Eco Fashion

The industry really got the Eco Fashion message across in Fashion Week this year, so there’s lots to celebrate and show off for anyone who wants to feel good about what they wear and there’s some great ways to use your buying power for good. 

 

I started this blog a while ago, just after I read about H&M launching a new range of clothing using up-cycled denim.  What’s not to like about that I thought!  It was such a good idea it inspired me to start writing straight away…. Cotton harvesting, dying fabric, we know it takes a heavy toll on mother nature. So any step which makes a difference is good….. But then I got so busy actually running programmes to help reduce waste and cut down our use of natural resources in the workplace (and huge thanks to the team at WasteSolve for your great work at Tulip!) that I got too busy to finish my blog post…

And now I’ve looked up and started writing again just as WRAP has announced its fantastic new SCAP scheme  - Sustainable Clothing Action Plan – a pledge to achieve a 15% reduction in carbon, water and in waste to landfill, plus a 3.5% reduction in waste arising, per tonne of clothing by 2020. So far 12 retailers and 15 charities have signed up to it.

What it needs now is for us (and by “us” I mean any one who likes clothes shopping) to support these retailers by using our spending power to show that we care, to reward their efforts.  I was reading some comments on Vogue about Vanessa Paradis as the new face of H&M’s Conscious collection, and a couple of remarks really sprang out at me:

“everyone knows there is huge money in “rags”. H&M are not doing this out the goodness of their hearts that’s for sure.”

“Of course it’s for money but what do you prefer, clothes with toxic materials made in China or something more natural!
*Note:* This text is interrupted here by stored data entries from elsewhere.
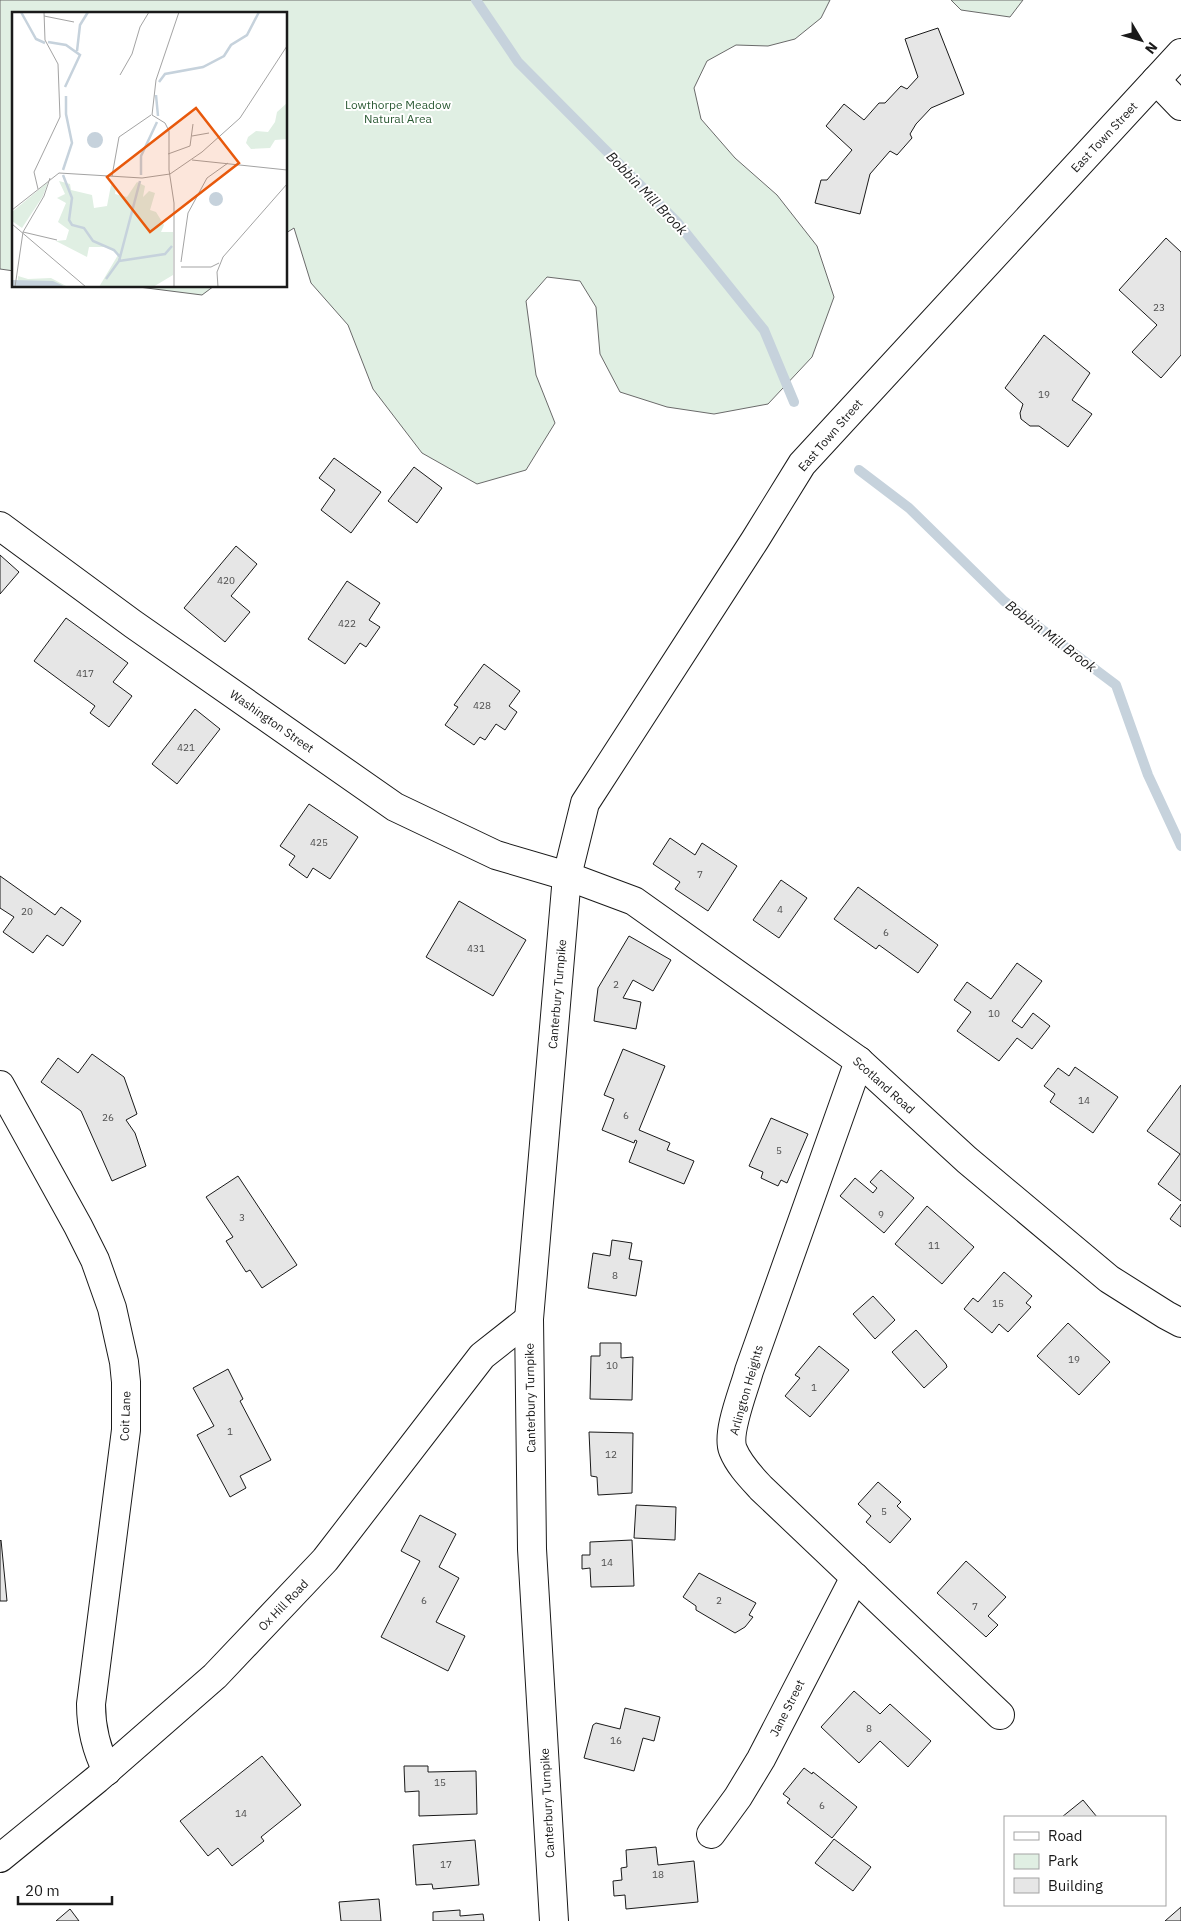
<svg xmlns="http://www.w3.org/2000/svg" width="1181" height="1921" font-family="'IBM Plex Sans',sans-serif">
	<rect width="100%" height="100%" fill="#fff"/>
	<g fill="#e0efe3" stroke="#6a6a6a">
		<polygon points="0,0 830,0 821,18 795,39 768,46 736,45 707,61 694,88 701,119 735,158 777,195 817,246 834,297 812,357 768,404 714,414 667,407 620,392 600,354 596,307 580,281 547,277 526,301 536,375 555,423 526,470 477,484 422,453 373,389 348,325 311,283 294,228 286,233 286,14 14,14 14,271 0,269"/>
		<polygon points="951,0 1023,0 1010,17 961,10"/>
		<polygon points="131,286 214,286 202,295"/>
	</g>
	<g fill="none" stroke-linecap="round" stroke-linejoin="round">
		<g stroke="#c6d2dc" stroke-width="10">
			<polyline points="476,0 518,62 677,222 764,330 794,402"/>
			<polyline points="859,470 909,508 1004,601 1116,685 1148,775 1181,846"/>
		</g>
	</g>
	<g fill="#e6e6e6" stroke="#1a1a1a">
		<polygon points="938,28 964,94 931,108 916,124 910,134 912,138 897,155 890,151 870,174 860,214 815,203 821,180 827,180 852,150 826,126 844,104 864,120 879,103 885,103 901,86 907,89 918,77 905,39"/>
		<polygon points="1166,238 1181,252 1181,355 1161,378 1132,352 1157,325 1119,290"/>
		<polygon points="1044,335 1090,373 1072,400 1092,414 1068,447 1039,426 1030,426 1021,419 1020,413 1023,404 1005,388"/>
		<polygon points="334,458 381,492 351,533 321,510 335,490 319,478"/>
		<polygon points="414,467 442,488 417,523 388,501"/>
		<polygon points="236,546 257,564 231,596 250,612 225,642 184,608"/>
		<polygon points="0,555 19,572 0,594"/>
		<polygon points="347,581 380,603 369,620 380,627 366,647 360,643 345,664 308,639"/>
		<polygon points="66,618 128,663 113,682 132,696 109,727 90,713 95,706 34,661"/>
		<polygon points="484,664 520,691 509,706 517,712 505,730 496,724 485,740 480,737 474,745 445,725 458,707 454,705"/>
		<polygon points="195,709 220,729 177,784 152,764"/>
		<polygon points="309,804 358,837 330,879 313,868 307,878 289,865 295,856 280,846"/>
		<polygon points="670,838 695,855 702,843 737,866 708,911 675,889 680,882 653,864"/>
		<polygon points="0,876 55,915 61,907 81,921 63,946 47,935 33,953 3,932 14,917 0,908"/>
		<polygon points="781,880 807,898 779,938 753,920"/>
		<polygon points="858,887 938,945 918,973 879,945 876,949 834,919"/>
		<polygon points="459,901 526,940 493,996 426,957"/>
		<polygon points="629,936 671,960 653,991 633,980 623,998 641,1002 636,1029 594,1021 598,988"/>
		<polygon points="1017,963 1042,981 1012,1021 1022,1028 1033,1013 1050,1026 1032,1049 1017,1038 999,1061 957,1031 971,1012 954,1000 967,982 991,999"/>
		<polygon points="623,1049 665,1066 639,1130 670,1143 667,1150 694,1161 684,1184 629,1162 637,1141 635,1140 634,1143 602,1130 614,1099 604,1095"/>
		<polygon points="92,1054 124,1077 137,1114 126,1120 135,1133 146,1166 112,1181 81,1111 41,1082 58,1058 78,1073"/>
		<polygon points="1075,1067 1118,1097 1093,1133 1050,1102 1055,1094 1044,1086 1058,1068 1069,1076"/>
		<polygon points="1181,1085 1181,1201 1158,1184 1180,1154 1147,1131"/>
		<polygon points="771,1118 808,1134 787,1183 781,1180 778,1186 761,1178 763,1172 749,1166"/>
		<polygon points="881,1170 914,1198 884,1233 840,1196 855,1178 873,1193 877,1188 870,1182"/>
		<polygon points="238,1176 297,1265 262,1288 250,1270 246,1272 226,1241 233,1237 206,1197"/>
		<polygon points="1181,1204 1181,1227 1170,1219"/>
		<polygon points="927,1206 974,1247 942,1284 895,1244"/>
		<polygon points="612,1240 632,1243 629,1259 642,1261 636,1296 588,1288 593,1253 610,1256"/>
		<polygon points="1004,1272 1032,1296 1026,1303 1031,1307 1008,1332 999,1324 992,1333 964,1309 973,1298 978,1302"/>
		<polygon points="873,1296 895,1320 875,1339 853,1314"/>
		<polygon points="1068,1323 1110,1362 1079,1395 1037,1356"/>
		<polygon points="916,1330 946,1364 947,1367 924,1388 892,1352"/>
		<polygon points="600,1343 621,1343 621,1358 633,1357 632,1400 590,1399 591,1356 600,1356"/>
		<polygon points="819,1346 849,1370 810,1417 785,1396 800,1378 795,1375"/>
		<polygon points="228,1369 243,1399 240,1401 271,1460 240,1476 246,1488 230,1497 197,1435 214,1426 193,1388"/>
		<polygon points="589,1432 633,1433 632,1493 598,1495 597,1477 591,1476"/>
		<polygon points="878,1482 901,1502 897,1506 911,1519 890,1543 866,1522 871,1516 858,1504"/>
		<polygon points="636,1505 676,1507 675,1540 634,1538"/>
		<polygon points="420,1515 456,1534 439,1567 459,1578 436,1622 465,1636 448,1671 381,1637 420,1561 401,1551"/>
		<polygon points="1,1540 7,1601 0,1601 0,1541"/>
		<polygon points="632,1540 634,1586 591,1587 590,1568 582,1569 582,1555 590,1555 590,1542"/>
		<polygon points="966,1561 1006,1597 988,1616 998,1625 986,1637 937,1593"/>
		<polygon points="699,1573 756,1603 749,1615 753,1617 745,1627 735,1633 696,1610 696,1606 683,1597"/>
		<polygon points="854,1691 880,1714 890,1704 931,1741 908,1767 880,1741 859,1763 821,1727"/>
		<polygon points="625,1708 660,1717 654,1741 643,1738 634,1771 584,1758 593,1725 596,1723 620,1729"/>
		<polygon points="262,1756 301,1805 261,1837 264,1841 232,1866 218,1848 208,1856 180,1821"/>
		<polygon points="404,1766 428,1766 428,1772 476,1771 477,1814 419,1816 419,1791 405,1792"/>
		<polygon points="804,1768 812,1774 813,1772 857,1807 832,1838 787,1803 790,1799 783,1794"/>
		<polygon points="1083,1800 1097,1817 1062,1817"/>
		<polygon points="834,1839 871,1867 853,1891 815,1863"/>
		<polygon points="475,1840 479,1885 433,1889 432,1884 416,1885 413,1845"/>
		<polygon points="656,1847 658,1865 694,1861 698,1902 626,1909 625,1895 614,1896 613,1881 622,1880 621,1868 627,1867 626,1850"/>
		<polygon points="379,1899 381,1921 341,1921 339,1902"/>
		<polygon points="1181,1907 1181,1921 1165,1921"/>
		<polygon points="70,1909 79,1921 56,1921"/>
		<polygon points="460,1910 460,1916 483,1914 484,1921 433,1921 433,1912"/>
	</g>
	<g fill="none" stroke-linecap="round" stroke-linejoin="round">
		<defs>
			<g id="street">
				<polyline points="1156,80 1181,106"/>
				<path d="M859 1061 749 1371C744 1390 726 1433 733 1450 739 1465 751 1477 761 1488L1000 1715"/>
				<path d="M0 1085 78 1226 95 1260 112 1308 124 1362 126 1382V1430L91 1704C91 1728 96 1749 107 1771"/>
				<polyline points="711,1834 738,1797 761,1759 855,1577"/>
				<polyline points="0,1858 97,1779 215,1676 325,1560 482,1356 529,1319"/>
			</g>
			<g id="secondary">
				<polyline points="0,526 133,624 395,807 496,855 567,876 634,901 859,1061 967,1160 1109,1279 1166,1315 1181,1323"/>
				<polyline points="554,1921 532,1549 529,1319 567,876 585,803 755,540 802,464 1181,53"/>
			</g>
		</defs>
		<use href="#street" stroke="#1a1a1a" stroke-width="30"/>
		<use href="#secondary" stroke="#1a1a1a" stroke-width="30"/>
		<use href="#street" stroke="#fff" stroke-width="28"/>
		<use href="#secondary" stroke="#fff" stroke-width="28"/>
	</g>
	<g text-anchor="middle" dominant-baseline="central" stroke-width="4" stroke-linejoin="round" paint-order="stroke">
		<g font-size="10" fill="#4d4d4d">
			<text x="1159" y="307">23</text>
			<text x="1044" y="394">19</text>
			<text x="226" y="580">420</text>
			<text x="347" y="623">422</text>
			<text x="85" y="673">417</text>
			<text x="482" y="705">428</text>
			<text x="186" y="747">421</text>
			<text x="319" y="842">425</text>
			<text x="700" y="874">7</text>
			<text x="780" y="909">4</text>
			<text x="27" y="911">20</text>
			<text x="886" y="932">6</text>
			<text x="476" y="948">431</text>
			<text x="616" y="984">2</text>
			<text x="994" y="1013">10</text>
			<text x="1084" y="1100">14</text>
			<text x="626" y="1115">6</text>
			<text x="108" y="1117">26</text>
			<text x="779" y="1150">5</text>
			<text x="881" y="1214">9</text>
			<text x="242" y="1217">3</text>
			<text x="934" y="1245">11</text>
			<text x="615" y="1275">8</text>
			<text x="998" y="1303">15</text>
			<text x="1074" y="1359">19</text>
			<text x="612" y="1365">10</text>
			<text x="814" y="1387">1</text>
			<text x="230" y="1431">1</text>
			<text x="611" y="1454">12</text>
			<text x="884" y="1511">5</text>
			<text x="607" y="1562">14</text>
			<text x="424" y="1600">6</text>
			<text x="719" y="1600">2</text>
			<text x="975" y="1606">7</text>
			<text x="869" y="1728">8</text>
			<text x="616" y="1740">16</text>
			<text x="440" y="1782">15</text>
			<text x="822" y="1805">6</text>
			<text x="241" y="1813">14</text>
			<text x="446" y="1864">17</text>
			<text x="658" y="1874">18</text>
		</g>
		<g font-size="12" fill="#2b5a34" stroke="#fff">
			<text x="398" y="104">Lowthorpe Meadow<tspan x="398" dy="14">Natural Area</tspan></text>
		</g>
		<g font-size="12" fill="#1a1a1a" stroke="#fff">
			<text transform="translate(1104 137) rotate(-47)">East Town Street</text>
			<text transform="translate(830 435) rotate(-49)">East Town Street</text>
			<text transform="translate(272 721) rotate(35)">Washington Street</text>
			<text transform="translate(557 994) rotate(-85)">Canterbury Turnpike</text>
			<text transform="translate(884 1085) rotate(42)">Scotland Road</text>
			<text transform="translate(746 1390) rotate(-74)">Arlington Heights</text>
			<text transform="translate(530 1398) rotate(-91)">Canterbury Turnpike</text>
			<text transform="translate(125 1416) rotate(-88)">Coit Lane</text>
			<text transform="translate(283 1605) rotate(-46)">Ox Hill Road</text>
			<text transform="translate(787 1708) rotate(-63)">Jane Street</text>
			<text transform="translate(547 1803) rotate(-93)">Canterbury Turnpike</text>
		</g>
		<g font-size="14" font-style="italic" fill="#1a1a1a" stroke="#fff">
			<text transform="translate(647 193) rotate(46)">Bobbin Mill Brook</text>
			<text transform="translate(1051 636) rotate(37)">Bobbin Mill Brook</text>
		</g>
	</g>
	<g transform="translate(12 12)">
		<rect width="275" height="275" fill="#fff"/>
		<path d="M275 91V127L263 128 258 136 239 137 234 131 236 125 244 119 256 120 263 110 265 100ZM47 169 58 172 59 178 80 183 82 196 95 194 99 173 104 175 103 182 115 185 125 170 133 174 131 185 137 179 143 181 138 198 144 200 152 213 149 220H161V263L141 275H87L106 243 96 235H77L75 245 44 229 54 228 57 218 46 210 54 191 45 186 53 182ZM36 170 31 184 10 216 0 209V200ZM6 264 16 267 39 266 56 275 34 269 10 270 6 268Z" fill="#e0efe3"/>
		<path d="M75 128a8 8 0 1 1 16 0a8 8 0 1 1-16 0ZM197 187a7 7 0 1 1 14 0a7 7 0 1 1-14 0ZM0 268 41 269 54 275H0Z" fill="#c6d2dc"/>
		<path fill="none" stroke="#c6d2dc" stroke-width="2.5" d="M9 0 24 27 33 31M36 30 54 33 68 43 53 75M65 39 68 13 76 0M147 70 153 62 191 55 212 44 219 33 235 23 247 0M144 83 146 104M51 158 60 131 54 102V84M51 163 60 186 57 208 60 213 72 216 81 229 102 238 108 245M129 163V144L145 110M107 249 153 242 160 234M94 267 107 249 128 169"/>
		<path fill="none" stroke="#a3a3a3" stroke-width="1" d="M32 4 62 10M108 63 120 42 128 15 137 0M180 124 197 121M156 142 178 134 181 112M180 148 275 158M100 164 107 125 139 103M38 166 32 184 11 220 45 228M26 177 22 160 48 105 46 52 33 28 32 0M0 198 47 161 130 166 158 162 190 140 228 106 275 34M0 212 74 275M169 250 176 201 195 166 216 151M169 255H199L207 251M3 275 11 220M162 275V191L157 158V119L153 111 140 103 144 68 167 0M206 275 205 260 211 245 275 172"/>
		<path fill="#e8590c" fill-opacity="0.15" stroke="#e8590c" stroke-width="2.5" d="M184 96 227 151 138 220 95 165Z"/>
		<rect width="275" height="275" fill="none" stroke="#1a1a1a" stroke-width="2.5"/>
	</g>
	<rect x="1004" y="1816" width="162" height="90" fill="#ffffff" stroke="#a3a3a3"/>
	<rect x="1014" y="1832" width="25" height="8" fill="#ffffff" stroke="#a3a3a3"/>
	<text x="1048" y="1841" font-size="15" fill="#1a1a1a">Road</text>
	<rect x="1014" y="1854" width="25" height="15" fill="#e0efe3" stroke="#a3a3a3"/>
	<text x="1048" y="1866" font-size="15" fill="#1a1a1a">Park</text>
	<rect x="1014" y="1878" width="25" height="15" fill="#e6e6e6" stroke="#a3a3a3"/>
	<text x="1048" y="1891" font-size="15" fill="#1a1a1a">Building</text>
	<g transform="translate(1141 40) rotate(128)" stroke="#ffffff" stroke-width="4" paint-order="stroke">
	<path d="M0-4L9 19L0 12L-9 19Z" fill="#1a1a1a"/>
	<text y="-8" font-size="14" font-weight="bold" text-anchor="middle" fill="#1a1a1a">N</text>
	</g>
	<path d="M18 1896v8h94v-8" fill="none" stroke="#1a1a1a" stroke-width="2.5"/>
	<text x="25" y="1896" font-size="15" fill="#1a1a1a" stroke="#ffffff" stroke-width="4" paint-order="stroke">20 m</text>
</svg>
At least they try, others don’t even change their habits to continue making benefits”…

Firstly there is a huge misconception about how much money is made from “rags”.  It’s a market run on incredibly tight margins and many businesses and charities have failed to make it work for them.  It’s not a case of rags to riches at all!

And secondly how important it is to have consumer champions – its great to see a lively debate going on between the Vogue readers, and thank goodness, a sensible voice speaking out, and yes of course it’s better to support small steps than to make no contribution at all! There’s alot more we (and by “we” I mean shoppers as well as businesses) can do to reduce our environmental impact, but even small steps are worth taking.